@laurenshof that sounds like a weird behavior for av software in my opinion. I think it should not execute the statement but rather scan the whole file
Specific security tools need specific countermeasures to evade them, and can be tested and refined to close the attack surface.
Generalised tools can be derailed with more general countermeasures, and the measures used to prevent each kind of attack are just a surface for another attack.

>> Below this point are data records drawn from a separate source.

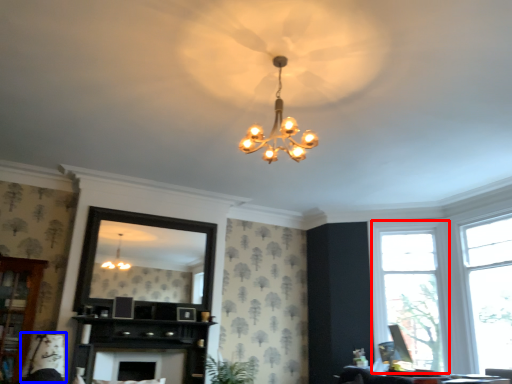
Question: Among these objects, which one is nearest to the camera, window (highlighted by a red box) or swivel chair (highlighted by a blue box)?

Choices:
 (A) window
 (B) swivel chair

Answer: (B)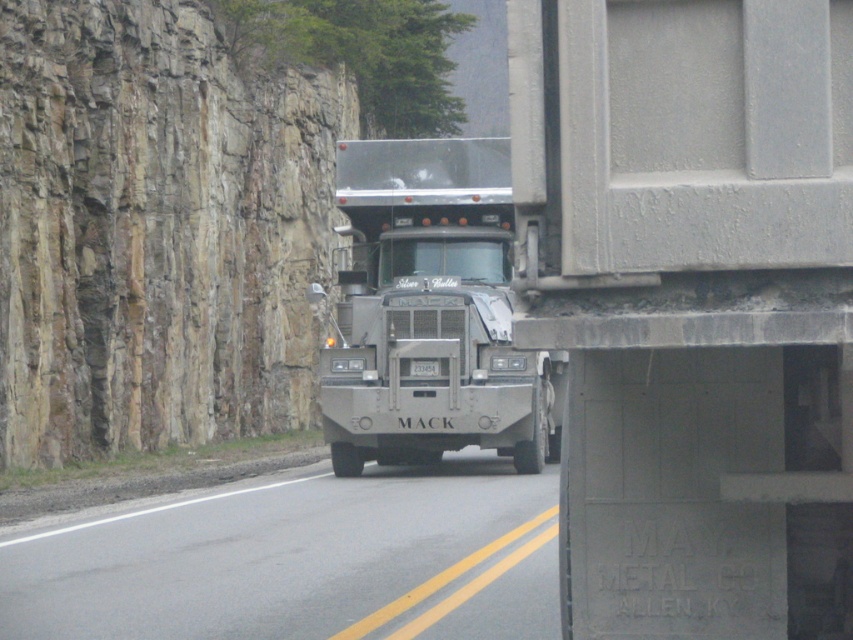
Question: Does gray concrete trailer truck at right have a lesser width compared to gray asphalt road at center?

Choices:
 (A) yes
 (B) no

Answer: (A)

Question: Which object appears farthest from the camera in this image?

Choices:
 (A) matte gray truck at center
 (B) gray concrete trailer truck at right
 (C) gray asphalt road at center

Answer: (A)

Question: Which of the following is the closest to the observer?

Choices:
 (A) click(x=675, y=564)
 (B) click(x=550, y=637)

Answer: (A)

Question: Which of these objects is positioned farthest from the gray concrete trailer truck at right?

Choices:
 (A) gray asphalt road at center
 (B) matte gray truck at center

Answer: (B)

Question: Can you confirm if gray concrete trailer truck at right is smaller than gray asphalt road at center?

Choices:
 (A) no
 (B) yes

Answer: (B)

Question: Is gray concrete trailer truck at right closer to the viewer compared to matte gray truck at center?

Choices:
 (A) yes
 (B) no

Answer: (A)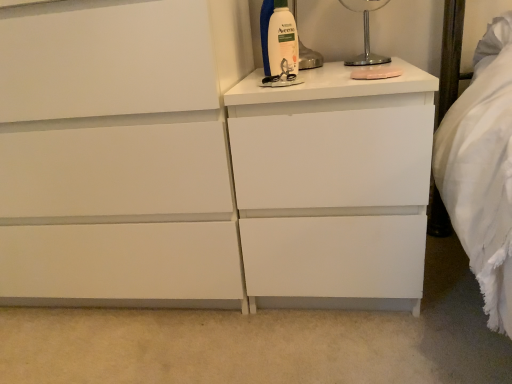
Question: In the image, is white matte chest of drawers at center on the left side or the right side of white plastic bottle at upper right?

Choices:
 (A) right
 (B) left

Answer: (B)

Question: From the image's perspective, is white matte chest of drawers at center positioned above or below white plastic bottle at upper right?

Choices:
 (A) above
 (B) below

Answer: (B)

Question: Considering the real-world distances, which object is farthest from the white plastic bottle at upper right?

Choices:
 (A) white matte nightstand at center
 (B) metallic silver lamp at upper right
 (C) white matte chest of drawers at center

Answer: (C)

Question: Estimate the real-world distances between objects in this image. Which object is closer to the white matte nightstand at center?

Choices:
 (A) white matte chest of drawers at center
 (B) white plastic bottle at upper right
 (C) metallic silver lamp at upper right

Answer: (A)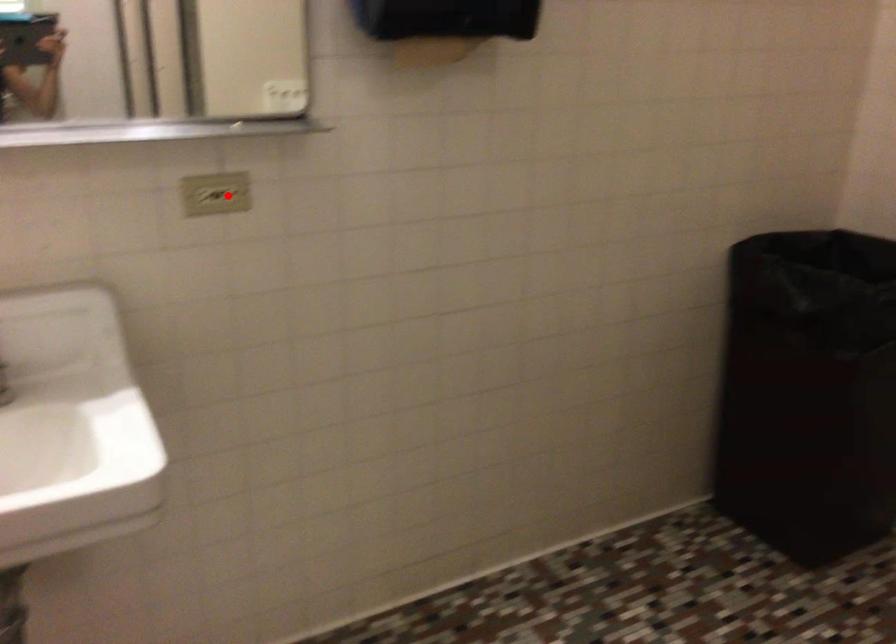
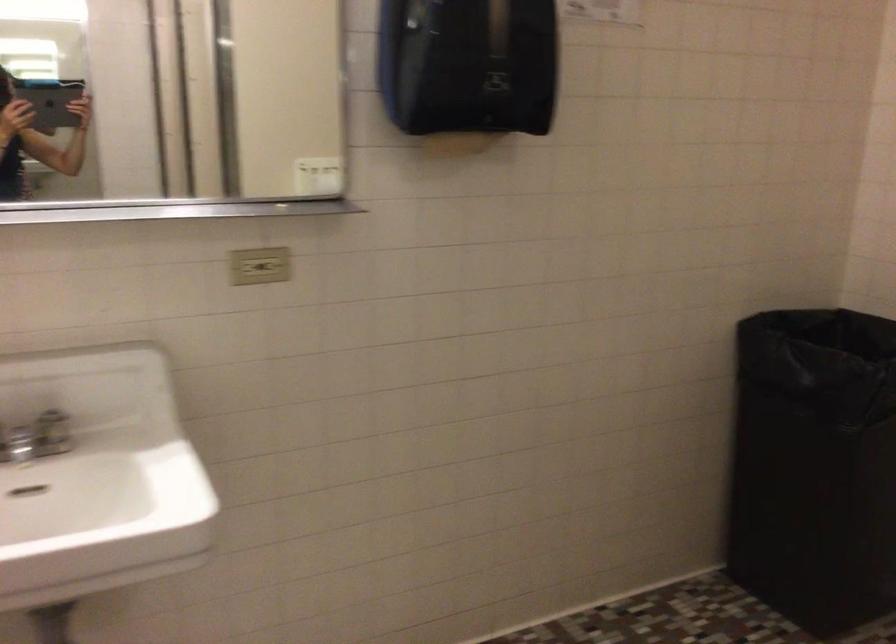
In the second image, find the point that corresponds to the highlighted location in the first image.

(273, 266)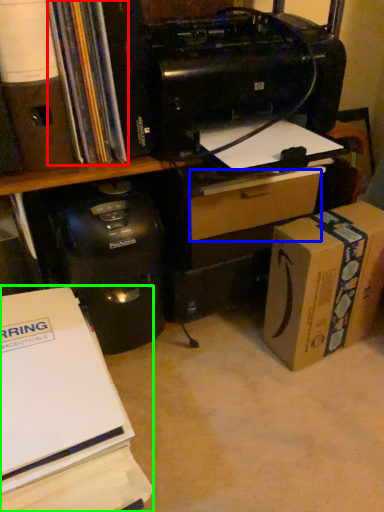
Question: Based on their relative distances, which object is farther from book (highlighted by a red box)? Choose from drawer (highlighted by a blue box) and office supplies (highlighted by a green box).

Choices:
 (A) drawer
 (B) office supplies

Answer: (B)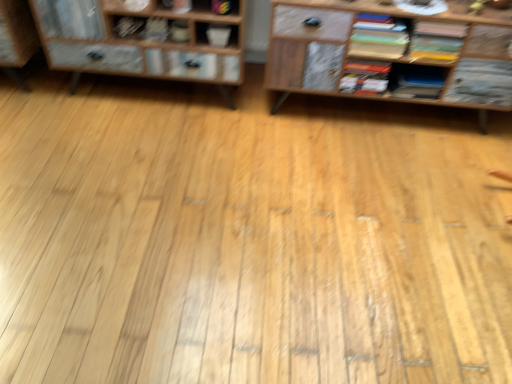
Question: Is the position of matte gray book at upper center, marked as the 2th book in a left-to-right arrangement, more distant than that of matte black book at upper left, placed as the first book when sorted from left to right?

Choices:
 (A) no
 (B) yes

Answer: (B)

Question: Can you confirm if matte gray book at upper center, marked as the 2th book in a left-to-right arrangement, is shorter than matte black book at upper left, which appears as the sixth book when viewed from the right?

Choices:
 (A) no
 (B) yes

Answer: (A)

Question: From the image's perspective, does matte gray book at upper center, marked as the 2th book in a left-to-right arrangement, appear lower than matte black book at upper left, placed as the first book when sorted from left to right?

Choices:
 (A) no
 (B) yes

Answer: (A)

Question: Is matte gray book at upper center, marked as the 2th book in a left-to-right arrangement, surrounding matte black book at upper left, placed as the first book when sorted from left to right?

Choices:
 (A) yes
 (B) no

Answer: (B)

Question: From a real-world perspective, does matte gray book at upper center, marked as the 2th book in a left-to-right arrangement, stand above matte black book at upper left, placed as the first book when sorted from left to right?

Choices:
 (A) no
 (B) yes

Answer: (B)

Question: Relative to matte yellow book at upper right, the 1th book from the right, is wooden cabinet at left in front or behind?

Choices:
 (A) behind
 (B) front

Answer: (B)

Question: Considering the positions of wooden cabinet at left and matte yellow book at upper right, the 1th book from the right, in the image, is wooden cabinet at left taller or shorter than matte yellow book at upper right, the 1th book from the right,?

Choices:
 (A) tall
 (B) short

Answer: (A)

Question: In terms of width, does wooden cabinet at left look wider or thinner when compared to matte yellow book at upper right, marked as the sixth book in a left-to-right arrangement?

Choices:
 (A) thin
 (B) wide

Answer: (B)

Question: From the image's perspective, is wooden cabinet at left positioned above or below matte yellow book at upper right, marked as the sixth book in a left-to-right arrangement?

Choices:
 (A) above
 (B) below

Answer: (A)

Question: Visually, is matte gray book at upper center, marked as the 2th book in a left-to-right arrangement, positioned to the left or to the right of matte yellow book at upper right, the 1th book from the right?

Choices:
 (A) right
 (B) left

Answer: (B)

Question: Which is correct: matte gray book at upper center, marked as the 5th book in a right-to-left arrangement, is inside matte yellow book at upper right, the 1th book from the right, or outside of it?

Choices:
 (A) outside
 (B) inside

Answer: (A)

Question: Considering the positions of matte gray book at upper center, marked as the 2th book in a left-to-right arrangement, and matte yellow book at upper right, marked as the sixth book in a left-to-right arrangement, in the image, is matte gray book at upper center, marked as the 2th book in a left-to-right arrangement, wider or thinner than matte yellow book at upper right, marked as the sixth book in a left-to-right arrangement,?

Choices:
 (A) wide
 (B) thin

Answer: (B)

Question: Is point (144, 34) closer or farther from the camera than point (444, 29)?

Choices:
 (A) farther
 (B) closer

Answer: (A)

Question: In terms of height, does matte black book at upper left, placed as the first book when sorted from left to right, look taller or shorter compared to multicolored paper stack at upper right, the 3th book from the right?

Choices:
 (A) tall
 (B) short

Answer: (B)

Question: From the image's perspective, is matte black book at upper left, which appears as the sixth book when viewed from the right, above or below multicolored paper stack at upper right, the 4th book from the left?

Choices:
 (A) above
 (B) below

Answer: (A)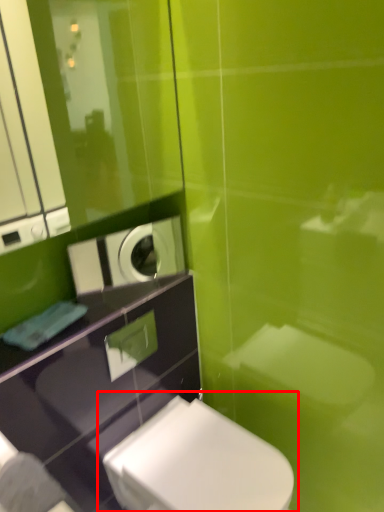
Question: From the image's perspective, what is the correct spatial positioning of toilet (annotated by the red box) in reference to appliance?

Choices:
 (A) below
 (B) above

Answer: (A)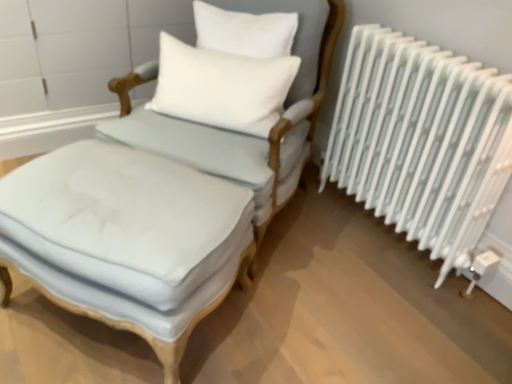
This screenshot has height=384, width=512. What are the coordinates of `vacant area that is in front of white metal radiator at right` in the screenshot? It's located at (391, 311).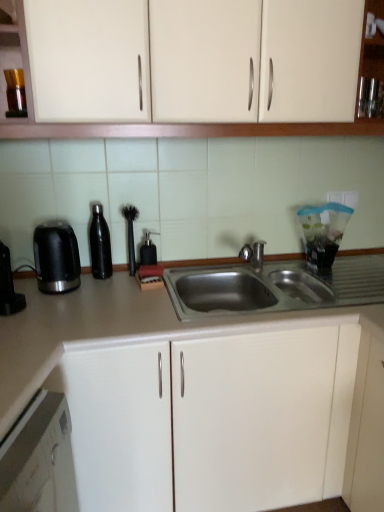
Identify the location of vacant space in between black plastic kettle at left and black plastic coffee machine at left. (41, 301).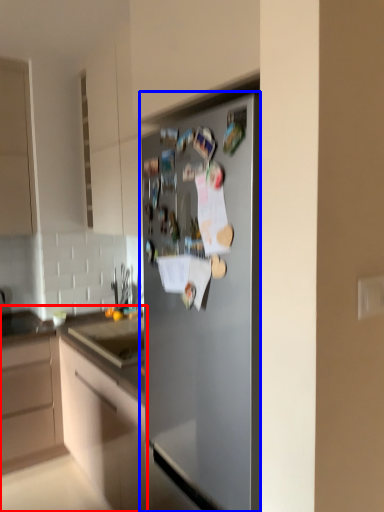
Question: Which object appears closest to the camera in this image, cabinetry (highlighted by a red box) or refrigerator (highlighted by a blue box)?

Choices:
 (A) cabinetry
 (B) refrigerator

Answer: (B)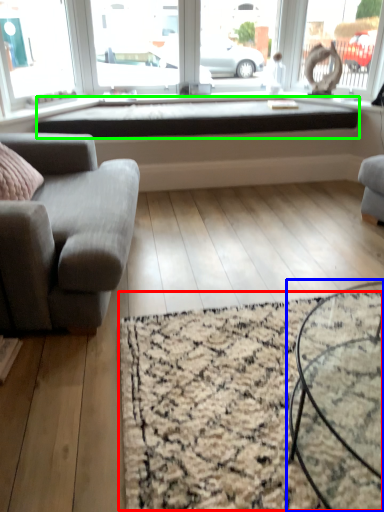
Question: Which is farther away from mat (highlighted by a red box)? coffee table (highlighted by a blue box) or window sill (highlighted by a green box)?

Choices:
 (A) coffee table
 (B) window sill

Answer: (B)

There isn't a way to make the do-anything machine not do just the things you didn't want.
@petealexharris @th3jagi @laurenshof how does it work - AI tool sees the instructions for building weapons, says (ok, not "says", bear with me) "that's verboten, I'm not touching this" and stops reading - and _doesn't_ flag the content as dangerous?
@jackeric @th3jagi @laurenshof
Apparently. They could try to patch it to ignore comments, but you could probably do it with variable names, because tokens are tokens to the no-semantics-only-token-frequency machine.
@jackeric @petealexharris @th3jagi @laurenshof Most of them are coded for "Do not pass go, do not collect $200" full-stop when they run into something they don't want to be responsible for.
Given what we saw in the Claude leak where even variable names had embedded meta-prompts, I'm not sure these things make any distinction between text they just happened to read vs instructions directly given.